ページ本文 »
こちらは2015年当時あったDirect Hireの申請窓口です。Name Hireと呼ばれていて、技術者や国際業務のフィリピン人は企業との直接雇用契約が可能でしたのでこのような体制がきていました。
2018年からのエージェンシーを通じたPOLOへの申請と変わり、費用もかかるようになりましたが、厳しい審査は不当労働防止や不適格雇用主の事前調査という意味では合理的と思います。
エージェンシーを通さずに個人でPOEA手続で成功したという体験談をブログで発表したりも見受けられますが、本人がPOEAと電話やメールで連絡してオリエンテーションや健康診断を自力でするには、交通事情やOA環境などもあり平易ではないようです。
高度専門職の場合は就労先が多国籍企業であったり、労働条件が外よりも明らかに良い場合はPOEAの推薦状がPOLOに送られ、例外的に認められます。

データ »
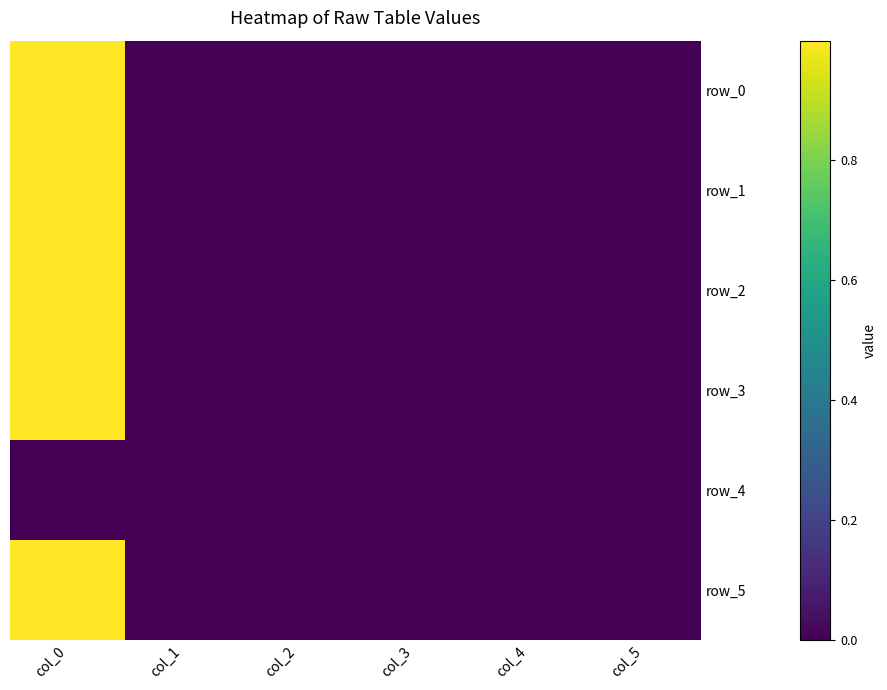

True or false: row_0 has a value of 0.0 at col_1.

True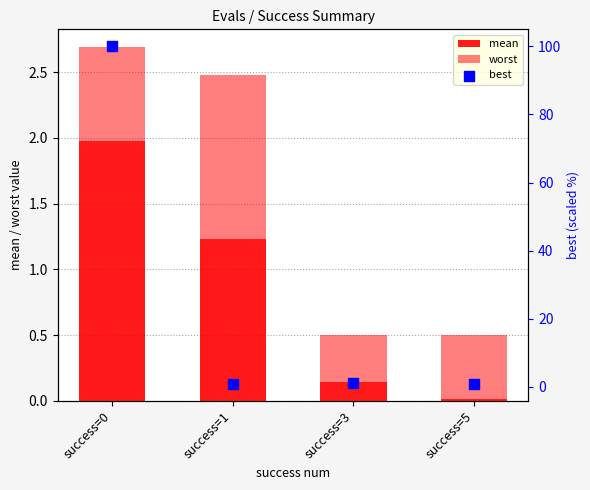

Which series has the largest Y range (max minus min)?

best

課題 »
上のページ本文から、「エージェンシーを通さずに個人」から「られ、例外的に認められます。」までを、両端の語句も含めて一字も変えずに書き写してください。

解答 »
エージェンシーを通さずに個人でPOEA手続で成功したという体験談をブログで発表したりも見受けられますが、本人がPOEAと電話やメールで連絡してオリエンテーションや健康診断を自力でするには、交通事情やOA環境などもあり平易ではないようです。
高度専門職の場合は就労先が多国籍企業であったり、労働条件が外よりも明らかに良い場合はPOEAの推薦状がPOLOに送られ、例外的に認められます。